New Zealand has a 12 per cent gender pay gap, a gap that has barely shifted in 14 years since the first comprehensive pay equity report was released in 2003.
At least 65-80 per cent of the gap is now not explained by any specific factor, as research published this month [March] by Minister of Women's Affairs and Deputy Prime Minister Paula Bennett shows. She attributes much of that gap to unconscious bias.
There is plentiful debate around the various complex causes of this gap, from the strict time demands of high pressure executive jobs that sometimes penalise even the smallest career break, through to younger women lacking confidence in promoting themselves and negotiating pay increases.
But what's often overlooked is the reality that achieving pay equity is not difficult. It's one of the easier things to achieve as part of managing a business or organisation. It just takes some determined effort.

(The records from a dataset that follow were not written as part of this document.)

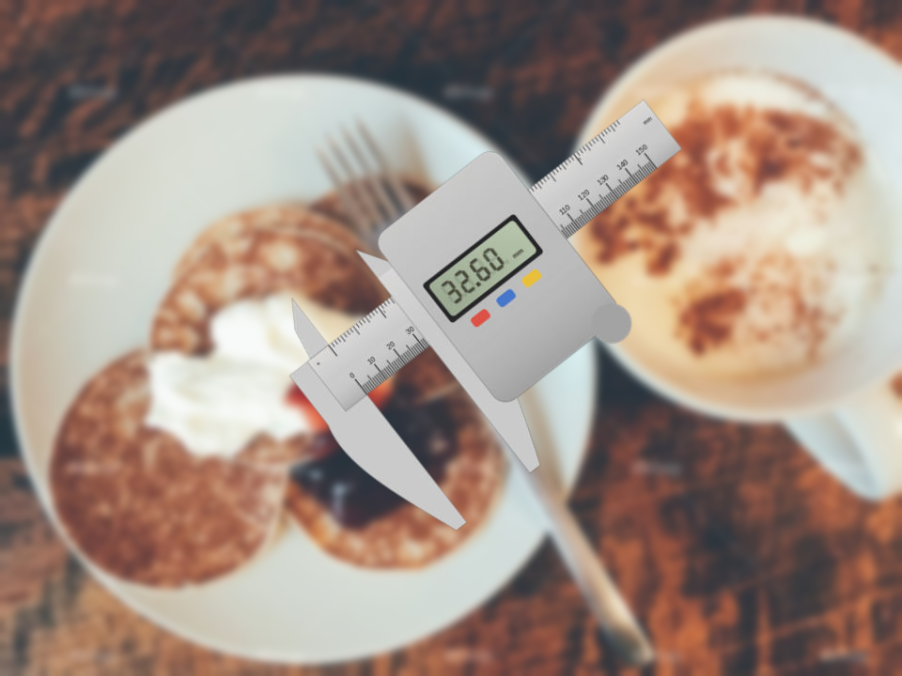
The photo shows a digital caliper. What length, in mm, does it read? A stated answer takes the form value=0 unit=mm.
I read value=32.60 unit=mm
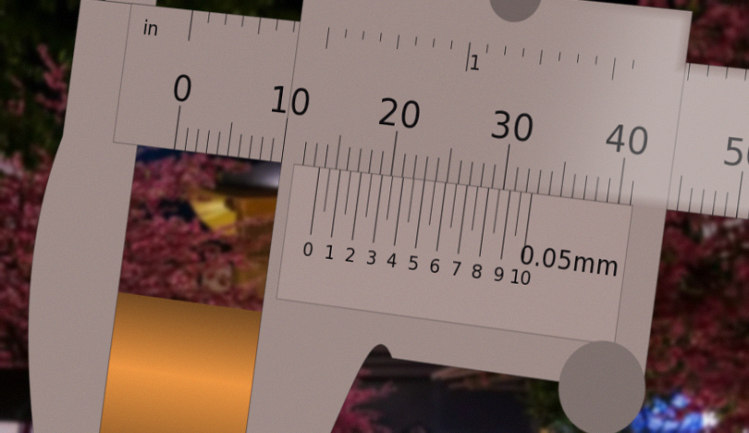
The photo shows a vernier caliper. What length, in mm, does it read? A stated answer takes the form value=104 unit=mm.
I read value=13.5 unit=mm
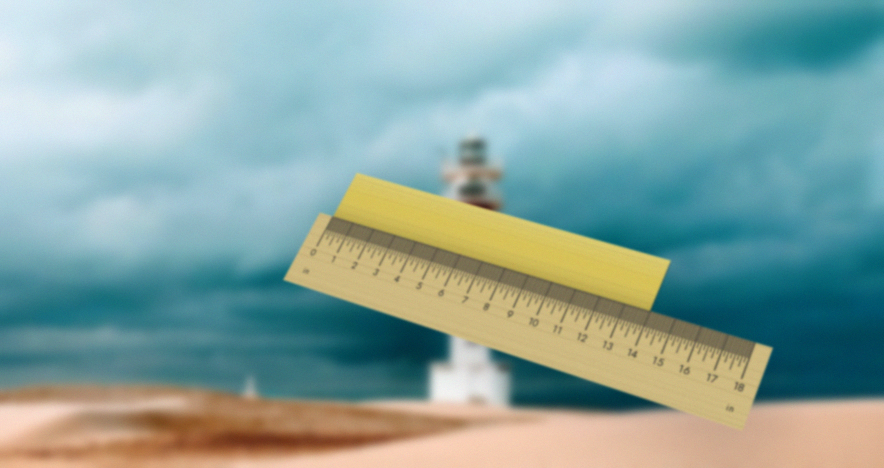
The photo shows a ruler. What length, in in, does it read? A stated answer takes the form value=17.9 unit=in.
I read value=14 unit=in
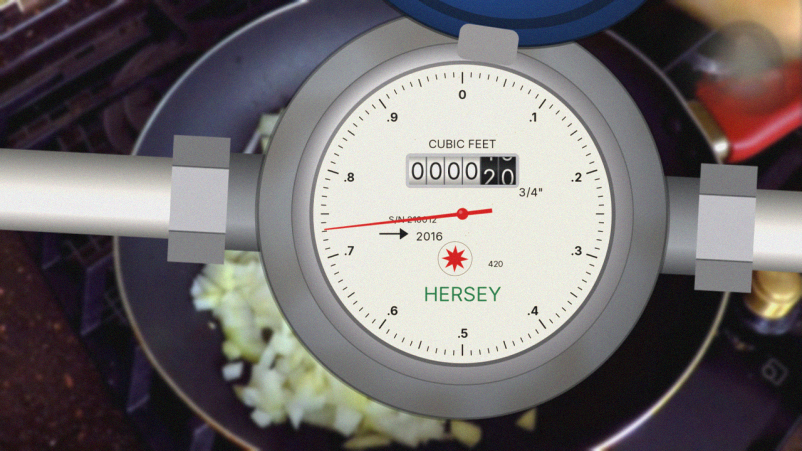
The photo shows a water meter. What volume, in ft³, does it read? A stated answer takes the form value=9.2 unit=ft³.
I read value=19.73 unit=ft³
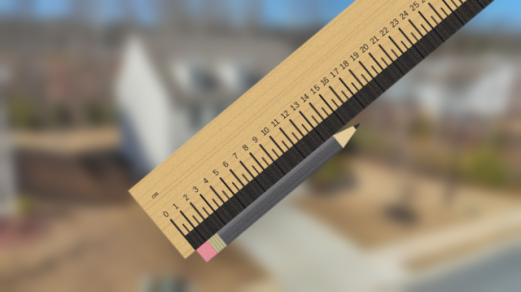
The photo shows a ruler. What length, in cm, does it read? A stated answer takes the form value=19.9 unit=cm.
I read value=16 unit=cm
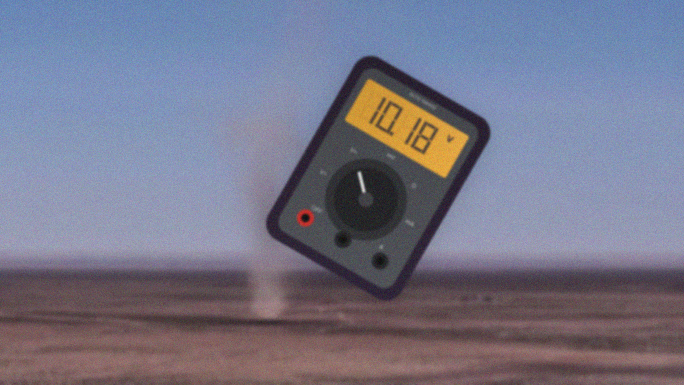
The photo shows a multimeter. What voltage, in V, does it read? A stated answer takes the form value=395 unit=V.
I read value=10.18 unit=V
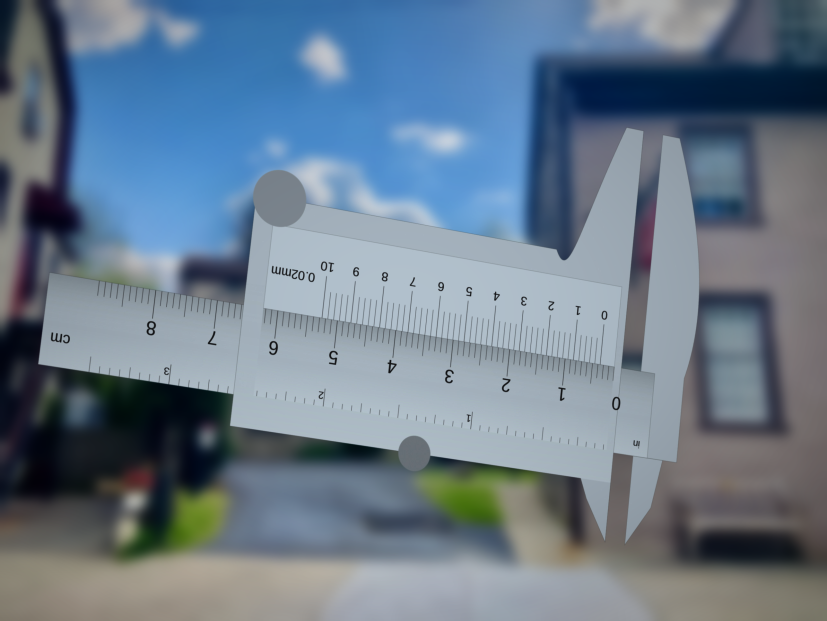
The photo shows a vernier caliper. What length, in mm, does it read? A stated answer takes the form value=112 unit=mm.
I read value=3.6 unit=mm
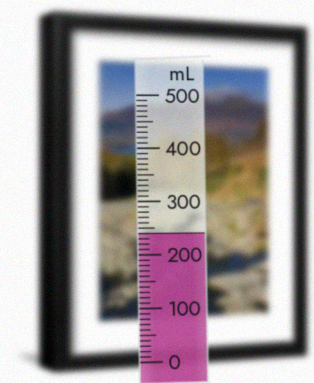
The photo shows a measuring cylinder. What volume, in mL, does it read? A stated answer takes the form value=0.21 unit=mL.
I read value=240 unit=mL
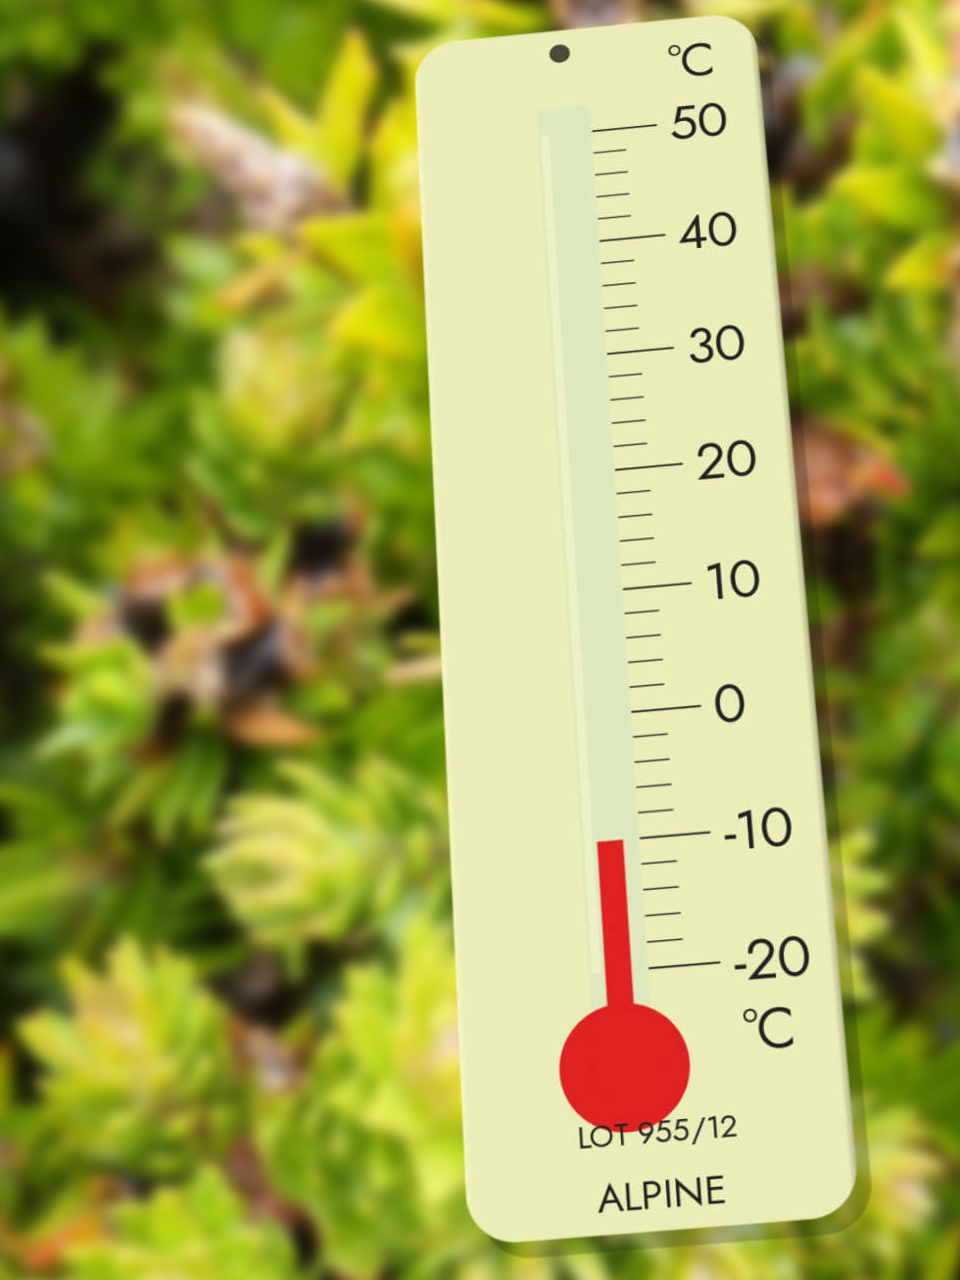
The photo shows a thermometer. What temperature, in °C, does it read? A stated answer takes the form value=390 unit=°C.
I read value=-10 unit=°C
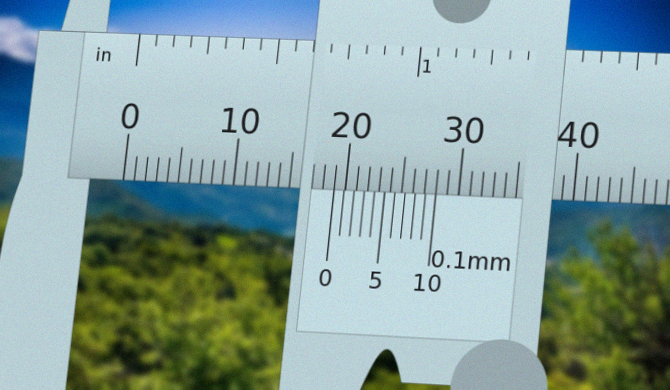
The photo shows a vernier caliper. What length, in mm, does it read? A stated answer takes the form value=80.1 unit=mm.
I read value=19.0 unit=mm
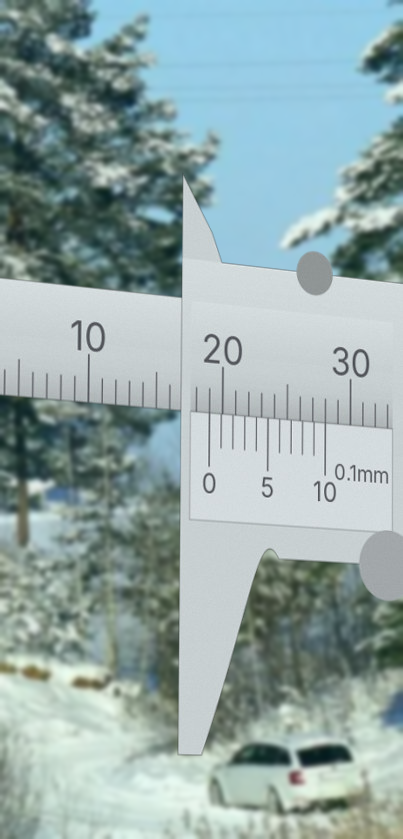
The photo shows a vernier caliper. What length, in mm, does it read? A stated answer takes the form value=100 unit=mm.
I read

It involves regular scrutiny of the data, analysed grade by grade, which is the only fair way to do so. We report internally, to a remuneration committee and externally through our annual report.
In future we'll report with the Champions for Change initiative too.
We task ourselves with ensuring intervention where issues arise, and appropriately influencing managers with the data to make changes to remuneration recommendations when necessary.
The other ingredient to pay equity is having remuneration systems that remove gender from the decision process.
Like most, our matrix makes gender invisible.
We factor in only performance-based measures such as employee skills, experience and achievements, in the context of market rate by grade.
Even so, there is still potential for unconscious bias to creep in when managers are doing remuneration reviews, as they know the gender and other aspects of diversity such as ethnicity of their employees.
But building awareness around people's tendency to be biased around difference, helps address this.
At Contact we introduced unconscious bias initiatives more than five years ago.
This approach is not costly or time-intensive. It just requires a determined focus.
Pay equity is fundamental to diversity in an organisation and diversity of thought matters. How can you be a truly customer-focused organisation if your people don't reflect the diversity of society you serve?
Diversity is also critical to navigating the massive change and disruption affecting all sectors - particularly in the energy sector. Traditional 'groupthink' doesn't help you innovate and develop new solutions.
Pay equity is achievable and the recipe is not complex.
That's why Contact is now looking at pay equity through the broader lens of diversity. We want to attract the best mix of diverse thinking employees - Maori, Asia-Pacific peoples, millennials to veterans, and the full spectrum of genders - to bring new ideas, news ways of thinking and working.
But there's no sense in hiring diversity into an organisation that is not inclusive.
Our leadership development now focuses on how to lead inclusively - not just encompassing Maori and ethnic minorities and genders - but millennials who within four years will make up around 40-50 per cent of our workforce.
Ultimately, pay equity is not simply a matter of paying women - and minorities - more. It's a matter of paying people equitably within a culture that empowers and gets the best from each person's diverse perspectives.
Annika Streefland is general manager of people & culture at Contact Energy.